L’annonce officielle hier par le Garde des Sceaux, ministre de la Justice, Alphonse Charles Wright, de l’ouverture du procès du massacre du 28 septembre 2009, le 28 septembre prochain ne fait pas que des heureux. Même si elle a été favorablement accueillie chez les victimes et parmi les organisations et institutions de défense des droits de l’homme.
Parmi les exceptions à ce sentiment de soulagement voire de satisfaction, Me. Paul Yomba Kourouma. L’avocat du commandant Aboubacar Toumba Diakité, ex-aide de camp du président de la transition d’alors, est plus que sceptique. Interrogé dans l’émission Mirador chez nos confrères de Fim FM ce samedi, Me Paul Yomba Kourouma pointe «l’impréparation» et appréhende «un procès bâclé».
En dépit du fait que, selon l’avocat défenseur, « s’il y a quelqu’un dont la liberté ne tient qu’à l’issue de ce procès, c’est bien le commandant Aboubacar Diakité dit Toumba qui a été vraiment opprimé, marginalisé, ségrégué, oublié, discriminé, au point que tous les droits lui ont été refusés.
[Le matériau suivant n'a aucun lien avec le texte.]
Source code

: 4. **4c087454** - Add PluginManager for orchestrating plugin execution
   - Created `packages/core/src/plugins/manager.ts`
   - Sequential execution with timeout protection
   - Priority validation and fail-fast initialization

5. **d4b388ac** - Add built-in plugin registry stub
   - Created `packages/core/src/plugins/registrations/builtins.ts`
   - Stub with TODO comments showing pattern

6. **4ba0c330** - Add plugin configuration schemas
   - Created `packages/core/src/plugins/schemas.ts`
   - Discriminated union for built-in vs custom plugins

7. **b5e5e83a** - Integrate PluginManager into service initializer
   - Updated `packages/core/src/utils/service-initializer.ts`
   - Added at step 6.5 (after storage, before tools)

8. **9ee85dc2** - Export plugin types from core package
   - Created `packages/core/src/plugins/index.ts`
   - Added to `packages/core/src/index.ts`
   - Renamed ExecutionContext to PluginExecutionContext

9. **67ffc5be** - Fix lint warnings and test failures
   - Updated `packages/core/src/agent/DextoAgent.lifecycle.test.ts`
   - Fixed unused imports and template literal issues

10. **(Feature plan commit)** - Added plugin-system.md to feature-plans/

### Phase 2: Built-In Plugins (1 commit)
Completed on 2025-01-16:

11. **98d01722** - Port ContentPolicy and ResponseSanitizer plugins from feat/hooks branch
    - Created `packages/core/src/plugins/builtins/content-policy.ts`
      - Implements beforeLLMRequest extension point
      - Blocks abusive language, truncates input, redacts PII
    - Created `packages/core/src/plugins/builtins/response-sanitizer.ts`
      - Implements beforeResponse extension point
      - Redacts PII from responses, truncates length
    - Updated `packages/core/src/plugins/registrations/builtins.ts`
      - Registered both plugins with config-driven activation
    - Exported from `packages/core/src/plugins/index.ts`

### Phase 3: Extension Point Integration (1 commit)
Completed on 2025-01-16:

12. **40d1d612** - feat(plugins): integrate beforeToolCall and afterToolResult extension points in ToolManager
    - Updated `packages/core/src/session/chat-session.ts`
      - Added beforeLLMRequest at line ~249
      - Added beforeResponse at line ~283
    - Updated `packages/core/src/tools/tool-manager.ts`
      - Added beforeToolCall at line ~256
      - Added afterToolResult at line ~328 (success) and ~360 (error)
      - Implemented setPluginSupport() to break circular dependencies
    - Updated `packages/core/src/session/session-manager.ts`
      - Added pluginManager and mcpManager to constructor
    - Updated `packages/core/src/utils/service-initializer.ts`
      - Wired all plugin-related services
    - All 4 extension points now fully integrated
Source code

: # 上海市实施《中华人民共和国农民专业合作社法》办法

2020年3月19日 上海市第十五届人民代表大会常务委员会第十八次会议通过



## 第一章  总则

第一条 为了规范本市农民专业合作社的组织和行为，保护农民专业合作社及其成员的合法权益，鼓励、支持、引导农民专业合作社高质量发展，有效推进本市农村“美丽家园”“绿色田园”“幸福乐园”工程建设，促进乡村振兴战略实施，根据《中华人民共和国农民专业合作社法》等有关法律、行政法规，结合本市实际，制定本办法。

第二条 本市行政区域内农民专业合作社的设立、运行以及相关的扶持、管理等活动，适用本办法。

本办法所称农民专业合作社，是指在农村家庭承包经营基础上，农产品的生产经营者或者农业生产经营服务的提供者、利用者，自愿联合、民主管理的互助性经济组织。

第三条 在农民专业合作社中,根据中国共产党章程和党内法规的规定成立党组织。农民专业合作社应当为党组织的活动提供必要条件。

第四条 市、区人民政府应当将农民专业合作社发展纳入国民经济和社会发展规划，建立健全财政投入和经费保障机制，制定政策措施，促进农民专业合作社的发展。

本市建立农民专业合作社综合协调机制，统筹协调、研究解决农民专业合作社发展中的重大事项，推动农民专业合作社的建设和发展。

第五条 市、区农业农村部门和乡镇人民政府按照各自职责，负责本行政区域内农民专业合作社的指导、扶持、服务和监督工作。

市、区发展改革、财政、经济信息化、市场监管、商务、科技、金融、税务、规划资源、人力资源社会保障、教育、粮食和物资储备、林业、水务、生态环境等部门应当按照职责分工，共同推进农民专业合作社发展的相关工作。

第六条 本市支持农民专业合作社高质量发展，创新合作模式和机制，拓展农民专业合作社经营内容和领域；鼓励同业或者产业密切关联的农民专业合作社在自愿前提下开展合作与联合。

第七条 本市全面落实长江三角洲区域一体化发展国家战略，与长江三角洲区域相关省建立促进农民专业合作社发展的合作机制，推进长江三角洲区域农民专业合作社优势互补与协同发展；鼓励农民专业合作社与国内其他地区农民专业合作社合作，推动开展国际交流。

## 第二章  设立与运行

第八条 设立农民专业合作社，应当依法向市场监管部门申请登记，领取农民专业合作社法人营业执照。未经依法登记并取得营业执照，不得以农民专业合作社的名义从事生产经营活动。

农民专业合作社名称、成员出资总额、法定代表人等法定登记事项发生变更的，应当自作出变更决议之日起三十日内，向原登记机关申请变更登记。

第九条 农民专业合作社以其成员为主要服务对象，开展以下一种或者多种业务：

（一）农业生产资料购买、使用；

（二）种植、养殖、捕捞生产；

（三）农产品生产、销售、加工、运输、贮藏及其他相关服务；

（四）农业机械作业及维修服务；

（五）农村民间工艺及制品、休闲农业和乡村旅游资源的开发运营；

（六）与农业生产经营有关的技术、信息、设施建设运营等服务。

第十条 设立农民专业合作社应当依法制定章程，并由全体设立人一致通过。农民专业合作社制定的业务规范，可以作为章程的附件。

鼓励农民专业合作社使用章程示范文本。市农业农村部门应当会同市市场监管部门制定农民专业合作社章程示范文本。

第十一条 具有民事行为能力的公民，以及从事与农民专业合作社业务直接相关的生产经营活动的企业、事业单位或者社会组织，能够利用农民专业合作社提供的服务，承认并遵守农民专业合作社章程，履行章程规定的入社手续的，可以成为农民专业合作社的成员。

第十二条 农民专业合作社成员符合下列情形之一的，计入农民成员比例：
Et même au droit de renouvellement de son mandat de dépôt qui ôte à la Maison Centrale toute possibilité de le recevoir et de le garder… Sans oublier la détention arbitraire qui n’a pas été sanctionnée par les magistrats, bien que régulièrement saisis à tous les échelons, jusqu’à la Cour suprême. »
Dans la même logique, très caustique, Me Kourouma enfonce le clou : « ce déni de droit nous pousse déjà à nous dire qu’il faut se tourner vers ce procès pour qu’à l’issue d’un débat contradictoire que la sentence soit rendue et qu’elle nous soit opposable au cas où nous serions condamnés, ce qui est hors de question », estime-t-il.
Mais, à l’écouter, rien de tout ce qui est fait en termes de préparation ne le rassure. Au contraire, dénonce-t-il, « en matière de justice, si nous ne cessons de militariser nos méthodes, de mécaniser nos procédures, de nous abrutir pour satisfaire une volonté politique, si nous mettons de côté les usages du temple, ses ordonnances, ses oracles, ses interdits, si enfin nous foulons au pied nos instruments juridiques, l’organisation judiciaire mise en place… nous continuerons d’aller de ratés en ratés.»
Réquisitoire contre les défenseurs des droits de l’homme
Mais si Me. Paul Yomba Kourouma n’est pas satisfait du traitement réservé à Toumba et de sa défense jusque-là, il ne manque pas de reproche contre les organisations et autres institutions de défense des droits de l’homme.
« Je mets au défi les organisations de défense des droits de l’homme, le haut-commissariat des Nations Unies aux droits de l’homme et autres. Jamais les plaintes et complaintes de Toumba relatives à ses mauvaises conditions de détention et à sa privation de ses libertés, à sa santé n’ont jamais attiré l’attention de qui que ce soit », a-t-il fustigé.
Parlant de ce qui pourrait plaider en la faveur de son client, l’avocat déclare : «Toumba a des témoins qui n’ont jamais été entendus. D’abord le commandant du salon de Dadis. Quand Toumba est allé s’opposer à la sortie de Dadis ce jour, pendant que ce dernier se préparait à sortir pour le stade. Il dit, tu ne sors pas, je ne sors pas… Sans oublier qu’il aurait également été vu en train de protéger, épargner des leaders politiques comme Louncény Fall ». Et d’ajouter que : « mon client ne pouvait pas être au même moment en train de tirer sur des gens, de violer des femmes…»
A la question de savoir si le procès est politique, Me Yomba rétorque : « tout ce qui se fait est politique et même quand vous scruter, vous voyez que l’imposition de cette date, sans oublier que l’édifice lui-même n’est pas encore prêt. »
Autres faits dénoncés par l’avocat, c’est le fait de n’avoir pas été reçu par le ministre de la Justice au même titre que les autres parties au procès hier. Un traitement de ‘’défaveur’’ qui n’est pas sans rappeler qu’il ne bénéficie d’aucune protection alors qu’il en aurait besoin pour sa sécurité pendant qu’il est opposé à des centaines de parties civiles dans ce dossier.